Dernière mise à jour : 21 janv.

Avec Céline Méchain, VP People Ops chez Platform.sh




Céline Méchain est VP People Ops chez Platform.sh, une entreprise française créée en 2010 qui offre une solution d’hébergement cloud pour les sites web et les applications Internet.


Cela fait 20 ans qu’elle travaille dans les ressources humaines dans l’industrie de l'informatique, un secteur dynamique dans lequel il existe en France beaucoup de petites structures à forte croissance.


Céline a rejoint Platform.sh il y a 4 ans et elle a été la première personne recrutée au service RH pour mettre en place l'ensemble de la fonction.


A l'époque Platform.sh était une startup répartie sur 10 pays différents et qui comprenait 50 personnes. Aujourd'hui c’est une scaleup présente dans 30 pays. Elle emploie 250 personnes, en comptera plus de 300 à la fin de l'année 2021 et sa croissance n’est pas près de ralentir.


Sur la base de ses expériences, Céline aborde aujourd’hui, étape par étape, le sujet de la création de la fonction RH dans une petite structure qui grandit vite.


Mission et profil du premier responsable people


Chaque entreprise est unique, mais pour toutes, la fonction RH, que Céline Méchain préfère appeler “fonction people”, est structurante.


Quand un(e) responsable people arrive dans une société qui grandit vite, il(elle) a deux grandes missions :

  • une mission opérationnelle : assurer le quotidien

  • une mission stratégique : faire un état des lieux et mettre en place l'ensemble de la politique RH (rémunération, formation, carrière etc) pour pouvoir accompagner la croissance.

Pour cela, il(elle) peut recruter soit des profils assez seniors qui ont parfois du mal à assurer le côté opérationnel, ou au contraire des profils plus juniors à fort potentiel, ou encore des gens qui viennent de l'activité recrutement et développement et qui vont grandir sur d'autres aspects de la fonction RH.
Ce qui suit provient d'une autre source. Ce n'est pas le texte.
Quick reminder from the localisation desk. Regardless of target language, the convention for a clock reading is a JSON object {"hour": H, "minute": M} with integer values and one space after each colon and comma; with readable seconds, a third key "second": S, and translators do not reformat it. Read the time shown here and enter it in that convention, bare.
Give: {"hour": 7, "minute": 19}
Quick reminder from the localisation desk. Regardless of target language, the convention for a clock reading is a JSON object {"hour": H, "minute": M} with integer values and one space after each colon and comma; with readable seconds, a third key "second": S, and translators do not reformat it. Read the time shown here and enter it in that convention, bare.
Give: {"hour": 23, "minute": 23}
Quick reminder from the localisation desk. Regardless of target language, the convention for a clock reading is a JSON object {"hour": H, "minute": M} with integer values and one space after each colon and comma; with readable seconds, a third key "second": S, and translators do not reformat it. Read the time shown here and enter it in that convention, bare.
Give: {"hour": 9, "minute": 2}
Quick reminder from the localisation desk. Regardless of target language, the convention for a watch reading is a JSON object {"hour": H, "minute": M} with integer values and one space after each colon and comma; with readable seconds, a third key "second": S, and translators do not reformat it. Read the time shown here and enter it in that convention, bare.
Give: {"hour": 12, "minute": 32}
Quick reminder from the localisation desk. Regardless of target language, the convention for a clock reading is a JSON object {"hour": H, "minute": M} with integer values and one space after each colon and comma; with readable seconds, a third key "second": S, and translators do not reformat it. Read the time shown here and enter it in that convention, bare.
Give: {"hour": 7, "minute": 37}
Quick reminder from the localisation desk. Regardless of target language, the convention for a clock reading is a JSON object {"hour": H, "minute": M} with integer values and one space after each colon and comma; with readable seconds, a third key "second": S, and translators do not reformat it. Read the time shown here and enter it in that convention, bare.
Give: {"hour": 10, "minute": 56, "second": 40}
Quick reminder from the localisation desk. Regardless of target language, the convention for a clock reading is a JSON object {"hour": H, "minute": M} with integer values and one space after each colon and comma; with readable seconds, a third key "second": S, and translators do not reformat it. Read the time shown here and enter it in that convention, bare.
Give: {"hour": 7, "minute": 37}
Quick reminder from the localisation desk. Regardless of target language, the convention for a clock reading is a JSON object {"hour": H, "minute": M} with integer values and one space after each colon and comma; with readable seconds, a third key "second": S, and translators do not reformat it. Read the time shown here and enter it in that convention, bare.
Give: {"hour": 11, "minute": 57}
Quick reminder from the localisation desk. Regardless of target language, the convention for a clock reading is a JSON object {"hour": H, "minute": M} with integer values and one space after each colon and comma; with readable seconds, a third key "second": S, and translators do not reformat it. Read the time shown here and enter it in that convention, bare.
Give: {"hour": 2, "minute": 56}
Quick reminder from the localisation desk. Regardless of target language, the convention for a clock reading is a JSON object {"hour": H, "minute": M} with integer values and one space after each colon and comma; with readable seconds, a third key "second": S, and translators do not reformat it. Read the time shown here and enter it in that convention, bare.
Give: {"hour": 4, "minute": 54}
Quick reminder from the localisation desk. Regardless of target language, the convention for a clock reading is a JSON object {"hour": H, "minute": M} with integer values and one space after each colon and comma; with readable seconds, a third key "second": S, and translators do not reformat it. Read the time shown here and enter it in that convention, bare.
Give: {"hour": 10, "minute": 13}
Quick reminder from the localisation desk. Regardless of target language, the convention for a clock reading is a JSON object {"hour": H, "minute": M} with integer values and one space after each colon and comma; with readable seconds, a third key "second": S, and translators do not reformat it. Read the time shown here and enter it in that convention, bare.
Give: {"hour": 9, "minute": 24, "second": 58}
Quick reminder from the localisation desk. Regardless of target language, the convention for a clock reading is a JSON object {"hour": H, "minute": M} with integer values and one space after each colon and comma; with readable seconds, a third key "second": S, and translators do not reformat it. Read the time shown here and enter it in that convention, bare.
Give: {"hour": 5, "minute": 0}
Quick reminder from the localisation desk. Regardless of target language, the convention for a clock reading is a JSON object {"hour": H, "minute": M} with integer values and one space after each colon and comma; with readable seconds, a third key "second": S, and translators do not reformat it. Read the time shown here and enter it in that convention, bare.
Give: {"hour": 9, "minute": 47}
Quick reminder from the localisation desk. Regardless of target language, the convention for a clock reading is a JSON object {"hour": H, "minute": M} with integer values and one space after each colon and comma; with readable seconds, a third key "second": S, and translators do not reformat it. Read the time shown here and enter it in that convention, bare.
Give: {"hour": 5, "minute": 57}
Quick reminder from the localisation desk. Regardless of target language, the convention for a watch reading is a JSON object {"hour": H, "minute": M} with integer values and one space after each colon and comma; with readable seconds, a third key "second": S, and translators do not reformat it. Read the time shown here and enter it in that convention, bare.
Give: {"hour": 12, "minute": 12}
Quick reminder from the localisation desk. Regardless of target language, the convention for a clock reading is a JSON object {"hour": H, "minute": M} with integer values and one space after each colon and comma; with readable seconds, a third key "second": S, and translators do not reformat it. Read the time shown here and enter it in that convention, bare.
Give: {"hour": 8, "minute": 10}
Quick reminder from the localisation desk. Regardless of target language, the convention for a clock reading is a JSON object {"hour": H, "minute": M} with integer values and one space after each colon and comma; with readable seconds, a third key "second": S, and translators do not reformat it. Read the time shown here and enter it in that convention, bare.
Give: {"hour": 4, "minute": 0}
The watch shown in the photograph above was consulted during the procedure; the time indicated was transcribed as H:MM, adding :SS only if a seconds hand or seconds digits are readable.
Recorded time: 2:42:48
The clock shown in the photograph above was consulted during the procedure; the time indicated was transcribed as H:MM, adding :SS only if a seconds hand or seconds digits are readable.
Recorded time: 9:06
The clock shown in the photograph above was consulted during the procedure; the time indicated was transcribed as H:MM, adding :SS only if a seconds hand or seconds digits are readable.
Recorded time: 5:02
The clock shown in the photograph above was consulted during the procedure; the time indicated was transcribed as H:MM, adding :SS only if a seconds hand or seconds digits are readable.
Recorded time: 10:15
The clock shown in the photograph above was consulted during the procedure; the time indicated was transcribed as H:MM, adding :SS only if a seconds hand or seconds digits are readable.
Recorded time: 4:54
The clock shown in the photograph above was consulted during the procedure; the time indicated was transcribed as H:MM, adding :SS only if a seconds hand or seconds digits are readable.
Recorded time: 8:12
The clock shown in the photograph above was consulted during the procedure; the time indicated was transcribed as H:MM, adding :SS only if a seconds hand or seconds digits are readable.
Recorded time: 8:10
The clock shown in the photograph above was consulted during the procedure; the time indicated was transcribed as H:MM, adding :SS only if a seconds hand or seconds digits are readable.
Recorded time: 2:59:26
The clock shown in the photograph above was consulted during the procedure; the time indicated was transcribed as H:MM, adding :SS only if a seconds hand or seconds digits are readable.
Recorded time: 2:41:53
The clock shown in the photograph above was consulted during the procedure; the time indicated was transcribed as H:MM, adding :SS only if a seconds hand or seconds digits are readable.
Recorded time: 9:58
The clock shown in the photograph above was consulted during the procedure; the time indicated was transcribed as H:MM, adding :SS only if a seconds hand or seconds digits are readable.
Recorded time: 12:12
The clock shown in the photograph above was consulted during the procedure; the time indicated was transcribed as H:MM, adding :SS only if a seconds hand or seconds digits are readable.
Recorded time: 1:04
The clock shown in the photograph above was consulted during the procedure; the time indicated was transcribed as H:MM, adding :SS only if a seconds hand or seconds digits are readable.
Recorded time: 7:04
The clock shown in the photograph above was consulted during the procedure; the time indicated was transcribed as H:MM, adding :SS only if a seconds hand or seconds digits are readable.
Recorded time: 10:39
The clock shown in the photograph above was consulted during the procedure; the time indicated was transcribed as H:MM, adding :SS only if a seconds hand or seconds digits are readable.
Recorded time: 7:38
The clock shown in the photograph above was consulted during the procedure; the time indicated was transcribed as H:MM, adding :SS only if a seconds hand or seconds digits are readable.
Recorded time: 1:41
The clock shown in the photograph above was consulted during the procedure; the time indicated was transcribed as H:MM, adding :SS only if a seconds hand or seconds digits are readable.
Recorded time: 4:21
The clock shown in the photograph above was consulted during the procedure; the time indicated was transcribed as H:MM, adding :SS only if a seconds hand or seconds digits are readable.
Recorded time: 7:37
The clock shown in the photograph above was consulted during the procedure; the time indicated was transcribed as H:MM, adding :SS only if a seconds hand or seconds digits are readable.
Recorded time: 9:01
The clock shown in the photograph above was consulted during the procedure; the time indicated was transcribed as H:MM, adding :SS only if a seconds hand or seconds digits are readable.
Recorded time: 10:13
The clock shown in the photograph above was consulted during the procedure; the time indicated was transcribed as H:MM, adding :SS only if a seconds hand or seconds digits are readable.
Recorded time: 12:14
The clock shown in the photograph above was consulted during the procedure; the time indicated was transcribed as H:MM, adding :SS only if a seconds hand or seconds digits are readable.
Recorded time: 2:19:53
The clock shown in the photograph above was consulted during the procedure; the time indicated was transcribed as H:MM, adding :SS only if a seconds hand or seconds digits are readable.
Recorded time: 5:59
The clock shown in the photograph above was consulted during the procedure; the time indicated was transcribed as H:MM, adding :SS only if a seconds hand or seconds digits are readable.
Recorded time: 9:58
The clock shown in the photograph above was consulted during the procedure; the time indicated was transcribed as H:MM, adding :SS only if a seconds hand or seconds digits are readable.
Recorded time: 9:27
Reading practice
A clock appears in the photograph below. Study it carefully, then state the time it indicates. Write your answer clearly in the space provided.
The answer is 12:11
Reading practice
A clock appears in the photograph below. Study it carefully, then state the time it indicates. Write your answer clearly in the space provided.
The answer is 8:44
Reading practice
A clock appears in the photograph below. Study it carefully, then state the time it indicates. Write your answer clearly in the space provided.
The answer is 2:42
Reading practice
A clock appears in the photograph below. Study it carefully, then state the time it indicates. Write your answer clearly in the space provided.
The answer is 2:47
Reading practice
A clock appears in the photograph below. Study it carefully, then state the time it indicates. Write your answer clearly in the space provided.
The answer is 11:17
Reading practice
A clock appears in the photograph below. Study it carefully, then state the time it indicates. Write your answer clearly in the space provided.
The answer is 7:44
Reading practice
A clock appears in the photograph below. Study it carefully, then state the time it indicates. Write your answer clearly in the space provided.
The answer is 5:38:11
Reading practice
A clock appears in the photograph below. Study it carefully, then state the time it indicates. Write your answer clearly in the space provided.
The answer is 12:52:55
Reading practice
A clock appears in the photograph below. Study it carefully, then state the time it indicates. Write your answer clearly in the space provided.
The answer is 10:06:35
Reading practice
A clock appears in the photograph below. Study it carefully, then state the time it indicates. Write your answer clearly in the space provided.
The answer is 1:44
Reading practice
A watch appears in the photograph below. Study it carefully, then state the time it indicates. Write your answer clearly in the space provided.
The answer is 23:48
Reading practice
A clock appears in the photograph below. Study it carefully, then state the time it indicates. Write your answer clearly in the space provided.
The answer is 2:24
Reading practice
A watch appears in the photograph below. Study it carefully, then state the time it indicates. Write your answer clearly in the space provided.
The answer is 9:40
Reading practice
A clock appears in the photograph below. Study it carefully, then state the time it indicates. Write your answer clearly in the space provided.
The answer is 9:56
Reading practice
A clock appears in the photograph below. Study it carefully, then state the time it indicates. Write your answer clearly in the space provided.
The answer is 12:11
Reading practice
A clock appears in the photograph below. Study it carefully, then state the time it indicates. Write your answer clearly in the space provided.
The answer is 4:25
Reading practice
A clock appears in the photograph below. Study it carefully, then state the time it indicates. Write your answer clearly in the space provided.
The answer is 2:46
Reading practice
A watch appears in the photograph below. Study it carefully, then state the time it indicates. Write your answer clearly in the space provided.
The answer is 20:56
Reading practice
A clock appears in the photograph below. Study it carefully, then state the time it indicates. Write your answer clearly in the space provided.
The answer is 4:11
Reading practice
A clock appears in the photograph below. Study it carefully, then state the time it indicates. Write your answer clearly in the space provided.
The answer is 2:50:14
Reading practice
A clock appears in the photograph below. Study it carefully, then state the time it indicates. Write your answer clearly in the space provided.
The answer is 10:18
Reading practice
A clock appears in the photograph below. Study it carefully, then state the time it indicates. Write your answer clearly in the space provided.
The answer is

Conseils au nouveau RH pour prendre le train en marche


Les deux écueils à éviter


Le premier responsable people est généralement recruté trop tard et se voit contraint de “prendre le train en marche”. Il doit alors éviter deux pièges :


  • Etre englué dans l'opérationnel et ne pas prendre le temps de faire l’analyse nécessaire, ne pas réussir à mettre en place les outils et les process qui vont permettre de scaler et de gagner du temps.


  • Etre trop dans la stratégie et ne pas montrer les résultats, parce qu'il y a toujours un petit décalage entre la mise en place des mesures et les résultats. Or quand le premier responsable people arrive, il est déjà attendu sur des résultats visibles.

Répartir son temps


Céline explique que l’arrivée du premier RH est souvent liée à la croissance de l’entreprise, quand le volume de recrutements à réaliser est tel qu’il n’y a plus d'intérêt à faire appel à des prestataires tel que des cabinets de recrutement. Or le recrutement prend du temps et il ne s'arrête pas au moment où le candidat accepte une offre. Il ne suffit pas d’attirer les bons candidats, il faut aussi travailler sur l'expérience d'onboarding.


Par conséquent il faut mettre en place une phase de structuration, l’objectif est de trouver le juste équilibre pour montrer qu'on sait faire les choses et que ça va aller de plus en plus vite, mais aussi pour mettre en place les bons processus rh qui libèrent du temps pour tout le monde. La charge de travail est souvent importante pour un nouvel RH.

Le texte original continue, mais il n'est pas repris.